Could you help me with the following problem?
Can there be two non-negative functions $f(n)$ and $g(n)$ such that $f(n) \in o(g(n))$ and $g(n) \in o(f(n))$?
Just to make it clear, here is a definition of $o(g(n))$ (I am not talking about $O(g(n))$ (big O notation)):
$o(g(n)) = \{ f(n) | \forall c > 0 \exists n_0 \in N: 0 \leq f(n) < c.g(n)$ for $\forall n_0 > n \}$
Intuitively, the answer is NO, right? Here is where I got so far:
For $\forall c_1, c_2 \exists n_0$:
$0 \leq f(n) < c_1.g(n)$ and $0 \leq g(n) < c_2.f(n)$
$0 \leq \frac{1}{c_1}f(n) < g(n) < c_2.f(n)$
..but I am not sure how to continue with my proof :-/ I am used to doing these proves for big O notation but this is a bit more tricky... Thanks for any tips!

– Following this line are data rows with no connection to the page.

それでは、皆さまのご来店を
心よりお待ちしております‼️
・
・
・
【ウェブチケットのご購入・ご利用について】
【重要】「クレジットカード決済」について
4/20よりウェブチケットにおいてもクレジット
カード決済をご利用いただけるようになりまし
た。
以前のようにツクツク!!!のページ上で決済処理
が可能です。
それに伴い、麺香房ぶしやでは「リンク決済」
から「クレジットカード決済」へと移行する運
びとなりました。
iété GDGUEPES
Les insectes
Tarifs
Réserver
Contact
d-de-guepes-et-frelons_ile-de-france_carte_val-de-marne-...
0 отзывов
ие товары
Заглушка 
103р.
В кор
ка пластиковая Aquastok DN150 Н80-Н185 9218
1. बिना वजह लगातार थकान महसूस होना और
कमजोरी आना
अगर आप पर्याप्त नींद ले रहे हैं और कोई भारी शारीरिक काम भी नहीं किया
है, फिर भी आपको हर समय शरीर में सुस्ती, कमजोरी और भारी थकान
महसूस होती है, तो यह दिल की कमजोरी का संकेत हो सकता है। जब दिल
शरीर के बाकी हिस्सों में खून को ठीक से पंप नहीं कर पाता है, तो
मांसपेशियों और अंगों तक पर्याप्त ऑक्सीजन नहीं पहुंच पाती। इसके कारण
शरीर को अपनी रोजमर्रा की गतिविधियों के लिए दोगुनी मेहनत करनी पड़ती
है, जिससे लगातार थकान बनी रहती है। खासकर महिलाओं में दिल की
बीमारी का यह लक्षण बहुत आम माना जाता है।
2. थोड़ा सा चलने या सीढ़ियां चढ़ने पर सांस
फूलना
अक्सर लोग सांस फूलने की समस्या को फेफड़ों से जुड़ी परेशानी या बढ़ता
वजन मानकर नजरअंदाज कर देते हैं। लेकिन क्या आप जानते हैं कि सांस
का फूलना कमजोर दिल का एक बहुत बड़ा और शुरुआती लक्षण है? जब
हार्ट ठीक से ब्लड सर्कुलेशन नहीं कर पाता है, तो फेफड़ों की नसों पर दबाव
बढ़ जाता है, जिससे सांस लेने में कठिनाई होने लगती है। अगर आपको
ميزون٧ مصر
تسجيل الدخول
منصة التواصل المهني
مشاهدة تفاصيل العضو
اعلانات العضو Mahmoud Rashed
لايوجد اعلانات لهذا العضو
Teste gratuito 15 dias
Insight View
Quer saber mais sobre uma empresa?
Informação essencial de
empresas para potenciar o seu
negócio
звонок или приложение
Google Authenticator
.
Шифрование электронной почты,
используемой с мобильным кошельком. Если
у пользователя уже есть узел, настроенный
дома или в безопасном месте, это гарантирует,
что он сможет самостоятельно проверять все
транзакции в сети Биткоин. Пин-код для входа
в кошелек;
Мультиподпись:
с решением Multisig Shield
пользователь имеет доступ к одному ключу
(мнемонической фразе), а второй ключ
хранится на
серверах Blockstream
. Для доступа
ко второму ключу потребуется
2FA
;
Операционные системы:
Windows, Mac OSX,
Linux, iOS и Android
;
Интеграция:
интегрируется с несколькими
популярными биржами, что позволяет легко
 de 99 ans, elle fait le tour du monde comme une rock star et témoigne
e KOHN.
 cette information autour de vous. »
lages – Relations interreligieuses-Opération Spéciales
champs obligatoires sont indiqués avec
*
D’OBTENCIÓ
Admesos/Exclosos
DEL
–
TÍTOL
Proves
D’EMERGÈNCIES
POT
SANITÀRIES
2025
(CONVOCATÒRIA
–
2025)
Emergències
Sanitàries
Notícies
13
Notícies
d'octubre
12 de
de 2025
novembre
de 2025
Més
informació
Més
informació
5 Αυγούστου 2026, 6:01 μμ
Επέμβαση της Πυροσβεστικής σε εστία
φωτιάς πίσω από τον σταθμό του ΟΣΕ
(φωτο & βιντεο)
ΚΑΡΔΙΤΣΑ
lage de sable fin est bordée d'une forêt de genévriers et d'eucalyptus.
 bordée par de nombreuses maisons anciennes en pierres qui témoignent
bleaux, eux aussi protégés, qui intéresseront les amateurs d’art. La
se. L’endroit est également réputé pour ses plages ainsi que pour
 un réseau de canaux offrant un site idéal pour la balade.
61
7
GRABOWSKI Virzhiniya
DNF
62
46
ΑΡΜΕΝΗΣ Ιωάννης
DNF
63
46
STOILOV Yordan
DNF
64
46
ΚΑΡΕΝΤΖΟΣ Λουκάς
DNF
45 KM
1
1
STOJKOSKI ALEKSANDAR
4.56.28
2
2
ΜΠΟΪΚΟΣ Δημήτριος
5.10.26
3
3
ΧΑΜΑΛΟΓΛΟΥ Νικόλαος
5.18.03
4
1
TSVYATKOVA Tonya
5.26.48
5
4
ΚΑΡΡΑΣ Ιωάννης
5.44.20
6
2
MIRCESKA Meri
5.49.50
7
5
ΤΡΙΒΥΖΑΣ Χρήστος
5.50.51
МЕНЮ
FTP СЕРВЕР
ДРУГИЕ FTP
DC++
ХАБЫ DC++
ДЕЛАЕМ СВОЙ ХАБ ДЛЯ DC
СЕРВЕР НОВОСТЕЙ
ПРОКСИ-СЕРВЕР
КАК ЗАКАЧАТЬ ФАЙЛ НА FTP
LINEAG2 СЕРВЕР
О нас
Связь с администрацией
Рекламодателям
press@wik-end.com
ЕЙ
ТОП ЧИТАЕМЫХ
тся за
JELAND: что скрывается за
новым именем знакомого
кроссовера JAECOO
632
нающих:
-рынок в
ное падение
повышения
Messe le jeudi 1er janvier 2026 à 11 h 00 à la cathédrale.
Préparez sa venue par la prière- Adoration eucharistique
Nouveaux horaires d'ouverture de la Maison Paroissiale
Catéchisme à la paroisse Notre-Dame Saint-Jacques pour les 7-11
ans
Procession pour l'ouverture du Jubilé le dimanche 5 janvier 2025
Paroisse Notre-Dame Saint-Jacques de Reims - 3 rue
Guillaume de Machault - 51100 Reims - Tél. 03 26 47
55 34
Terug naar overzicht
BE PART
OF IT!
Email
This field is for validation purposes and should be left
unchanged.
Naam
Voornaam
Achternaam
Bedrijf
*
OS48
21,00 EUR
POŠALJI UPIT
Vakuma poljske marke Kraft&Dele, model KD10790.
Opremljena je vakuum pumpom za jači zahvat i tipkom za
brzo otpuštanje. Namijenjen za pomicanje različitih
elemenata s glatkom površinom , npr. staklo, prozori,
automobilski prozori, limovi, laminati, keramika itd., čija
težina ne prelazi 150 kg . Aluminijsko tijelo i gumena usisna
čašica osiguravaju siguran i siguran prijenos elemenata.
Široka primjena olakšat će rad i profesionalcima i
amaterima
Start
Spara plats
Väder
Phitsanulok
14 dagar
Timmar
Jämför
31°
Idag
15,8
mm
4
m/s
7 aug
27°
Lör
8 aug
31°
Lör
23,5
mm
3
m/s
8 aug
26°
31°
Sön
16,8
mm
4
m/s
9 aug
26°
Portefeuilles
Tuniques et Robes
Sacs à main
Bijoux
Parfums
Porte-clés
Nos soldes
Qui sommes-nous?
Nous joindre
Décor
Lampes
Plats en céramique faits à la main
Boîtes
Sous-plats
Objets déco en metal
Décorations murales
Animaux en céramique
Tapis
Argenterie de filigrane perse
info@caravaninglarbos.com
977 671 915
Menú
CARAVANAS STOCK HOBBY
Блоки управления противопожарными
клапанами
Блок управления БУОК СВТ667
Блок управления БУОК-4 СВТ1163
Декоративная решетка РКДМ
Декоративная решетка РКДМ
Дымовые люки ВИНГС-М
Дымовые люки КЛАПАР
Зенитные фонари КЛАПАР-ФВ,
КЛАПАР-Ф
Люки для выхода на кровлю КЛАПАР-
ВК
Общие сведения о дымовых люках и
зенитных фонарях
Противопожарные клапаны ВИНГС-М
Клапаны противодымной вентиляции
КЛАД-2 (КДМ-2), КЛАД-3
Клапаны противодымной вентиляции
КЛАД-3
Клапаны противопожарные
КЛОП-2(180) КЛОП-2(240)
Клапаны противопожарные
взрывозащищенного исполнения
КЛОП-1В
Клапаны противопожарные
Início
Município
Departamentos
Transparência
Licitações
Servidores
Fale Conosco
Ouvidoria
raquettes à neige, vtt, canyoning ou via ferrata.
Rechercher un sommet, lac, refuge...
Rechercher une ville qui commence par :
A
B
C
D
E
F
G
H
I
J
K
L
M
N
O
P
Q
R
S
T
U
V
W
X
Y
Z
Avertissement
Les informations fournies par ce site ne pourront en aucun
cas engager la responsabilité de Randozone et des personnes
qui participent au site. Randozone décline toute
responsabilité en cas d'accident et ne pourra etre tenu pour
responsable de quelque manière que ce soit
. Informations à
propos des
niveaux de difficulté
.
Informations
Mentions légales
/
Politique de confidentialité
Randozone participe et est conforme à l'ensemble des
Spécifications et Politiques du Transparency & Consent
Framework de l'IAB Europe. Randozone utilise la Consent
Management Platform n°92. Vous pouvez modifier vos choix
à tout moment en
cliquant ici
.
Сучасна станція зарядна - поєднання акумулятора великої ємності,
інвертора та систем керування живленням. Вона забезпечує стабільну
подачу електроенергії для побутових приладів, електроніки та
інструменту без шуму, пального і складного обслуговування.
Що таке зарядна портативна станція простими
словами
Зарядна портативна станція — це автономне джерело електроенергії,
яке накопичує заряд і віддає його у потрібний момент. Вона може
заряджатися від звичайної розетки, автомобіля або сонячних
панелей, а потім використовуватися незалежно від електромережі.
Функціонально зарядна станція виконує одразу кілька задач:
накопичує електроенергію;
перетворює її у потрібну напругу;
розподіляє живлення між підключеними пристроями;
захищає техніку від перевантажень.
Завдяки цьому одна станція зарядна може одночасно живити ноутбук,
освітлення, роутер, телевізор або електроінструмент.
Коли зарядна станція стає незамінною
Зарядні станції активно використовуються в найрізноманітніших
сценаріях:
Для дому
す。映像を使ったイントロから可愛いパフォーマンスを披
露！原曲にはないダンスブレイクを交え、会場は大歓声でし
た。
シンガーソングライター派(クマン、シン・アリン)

With the definition as it's written, the answer is no. Take $c_1 = \frac{1}{2}$, $c_2 = 1$, then you have $0 \leq f(n) < c_1 g(n) < c_1 c_2 f(n) = \frac{1}{2} f(n)$, for all $n \geq n_0$. That's not possible.
Usually the definition is written with a lax inequality though, $0 \leq f(n) \leq c g(n)$. In this case, it is possible to have $f(n) \in o(g(n))$ and $g(n) \in o(f(n))$, by having both sequences be eventually zero.